In pursuit of spontaneity a generation of schoolchildren had already grown up without skills previously regarded as essential in elementary education. Theories that children should not be pestered to learn to spell, write grammatically, or learn multiplication tables later found a musical counterpart in arguments against teaching the use of notation.

Rainbow's warnings made abundant sense but are only now being heeded.

In 1972, when the College of St Mark and St John moved to Plymouth, Rainbow transferred to Gypsy Hill College of Education and became Head of Music when it was incorporated into Kingston Polytechnic (now university). Here he launched the new CNAA degree of BA (MusEd). As a musicologist he contributed to many of the leading dictionaries and, following his MPhil and PhD from Leicester University, was particularly pleased with the award of their first DLitt in 1992. In 1994, he was elected a Fellow of the Royal Society of Arts and an Honorary Fellow of Trinity College of Music in the following year.

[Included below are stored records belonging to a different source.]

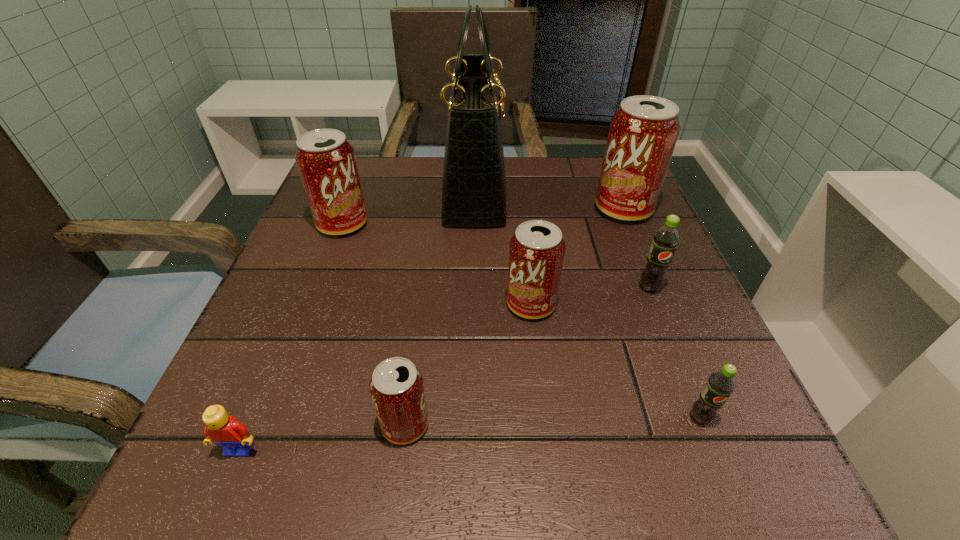
Image resolution: width=960 pixels, height=540 pixels. Find the location of `handbag`. handbag is located at coordinates (474, 184).

This screenshot has width=960, height=540. I want to click on the tallest soda, so click(x=643, y=133).

In order to click on the rightmost red soda can in this screenshot , I will do `click(643, 133)`.

What are the coordinates of `the second biggest red soda can` in the screenshot? It's located at (326, 161).

Where is `the leftmost soda`? This screenshot has width=960, height=540. the leftmost soda is located at coordinates (326, 161).

Image resolution: width=960 pixels, height=540 pixels. What are the coordinates of `the second red soda can from right to left` in the screenshot? It's located at (536, 253).

Where is `the second smallest red soda can`? This screenshot has width=960, height=540. the second smallest red soda can is located at coordinates (536, 253).

Locate an element on the screen. the bigger green soda is located at coordinates (666, 239).

I want to click on the third red soda can from right to left, so click(x=397, y=390).

Find the location of a particular element. The height and width of the screenshot is (540, 960). the smallest red soda can is located at coordinates (397, 390).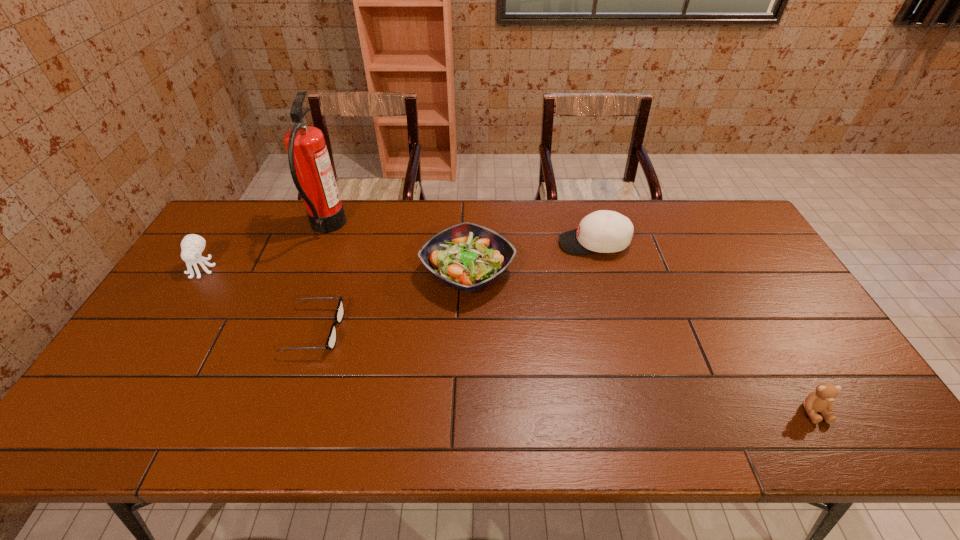
What are the coordinates of `fire extinguisher` in the screenshot? It's located at (311, 170).

Locate an element on the screen. The image size is (960, 540). the second object from right to left is located at coordinates (603, 231).

This screenshot has width=960, height=540. I want to click on the leftmost object, so click(x=192, y=245).

Locate an element on the screen. The height and width of the screenshot is (540, 960). the third object from right to left is located at coordinates (468, 257).

Locate an element on the screen. This screenshot has height=540, width=960. teddy bear is located at coordinates (821, 400).

The image size is (960, 540). Find the location of `the second shortest object`. the second shortest object is located at coordinates (821, 400).

This screenshot has width=960, height=540. In order to click on the shortest object in this screenshot , I will do `click(331, 341)`.

Where is `vacant point located 0.270m on the front-facing side of the fire extinguisher`? The width and height of the screenshot is (960, 540). vacant point located 0.270m on the front-facing side of the fire extinguisher is located at coordinates (423, 228).

I want to click on vacant position located on the front-facing side of the second object from right to left, so click(x=467, y=244).

The width and height of the screenshot is (960, 540). Identify the location of vacant area located on the front-facing side of the second object from right to left. (525, 244).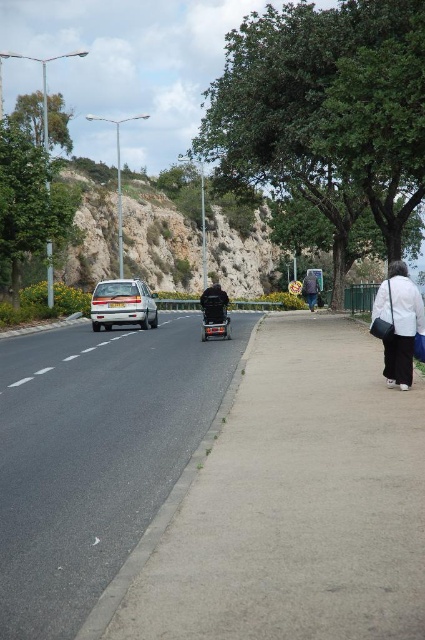
Question: Does shiny black motorcycle at center have a smaller size compared to white cotton shirt at center?

Choices:
 (A) yes
 (B) no

Answer: (A)

Question: Which of the following is the closest to the observer?

Choices:
 (A) silver metallic sedan at center-left
 (B) gray asphalt sidewalk at center

Answer: (B)

Question: Can you confirm if silver metallic sedan at center-left is positioned below white cotton shirt at center?

Choices:
 (A) no
 (B) yes

Answer: (B)

Question: Is silver metallic sedan at center-left positioned behind white cotton shirt at center?

Choices:
 (A) no
 (B) yes

Answer: (A)

Question: Which point is farther from the camera taking this photo?

Choices:
 (A) (207, 296)
 (B) (413, 317)
 (C) (207, 307)

Answer: (C)

Question: Which point is closer to the camera?

Choices:
 (A) (387, 376)
 (B) (337, 316)
 (C) (224, 305)

Answer: (A)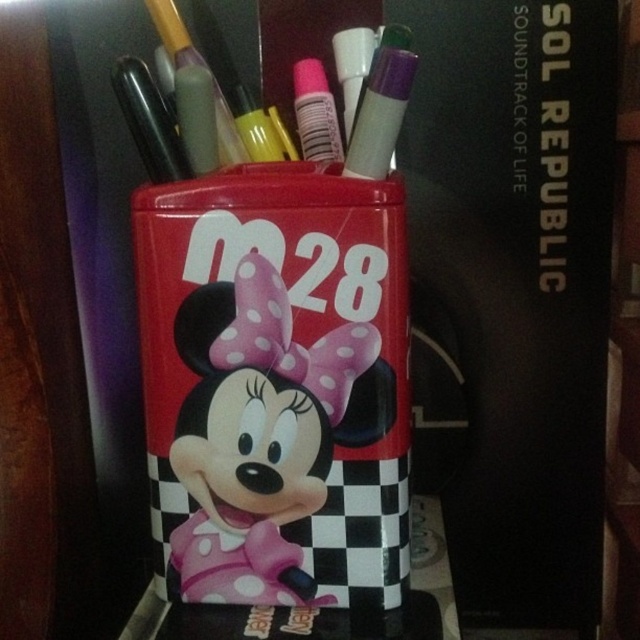
You are looking at the red pencil holder with Minnie Mouse. There are two points marked on it, one at coordinates point (x=248, y=406) and another at point (x=356, y=49). Which point is nearer to you?

Point (x=248, y=406) is closer to the camera than point (x=356, y=49).

You are organizing a desk and need to place a new marker. You have a white matte marker at upper center and a matte plastic minnie mouse at center. Which object is closer to you when looking at the desk?

The matte plastic minnie mouse at center is closer to you because it is in front of the white matte marker at upper center.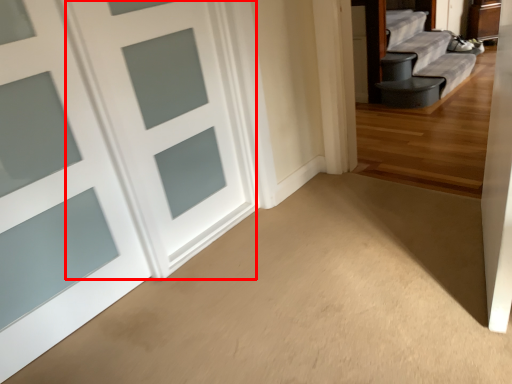
Question: Observing the image, what is the correct spatial positioning of door (annotated by the red box) in reference to door?

Choices:
 (A) right
 (B) left

Answer: (A)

In 1996 Rainbow issued another prescient warning against neglecting one of our greatest national musical assets. He became President of the Campaign for the Defence of the Traditional Cathedral Choir, an organisation formed to champion the ancient tradition of the all-male choir in cathedrals and similar choral foundations by resisting the introduction of women and girls into such choirs. Also in 1996 he generously established the annual Bernarr Rainbow Award for School Music Teachers which is administered by the Music Education Department at Trinity College of Music. There is nothing like this award, which is being supported by the Bernarr Rainbow Trust, a registered charity, and is endowed to enable it to continue into the foreseeable future - a worthy memorial to its founder.

Bernarr Rainbow made a remarkable recovery from a stroke in 1991; his much-loved and supportive wife, Olive, died in 1996; and he fought his own debilitating illnesses with exemplary courage and characteristic good-humour.

Bernarr Joseph George Rainbow, music educationist: born London 2 October 1914; married 1943 Olive Still (died 1996); died Esher, Surrey 17 March 1998.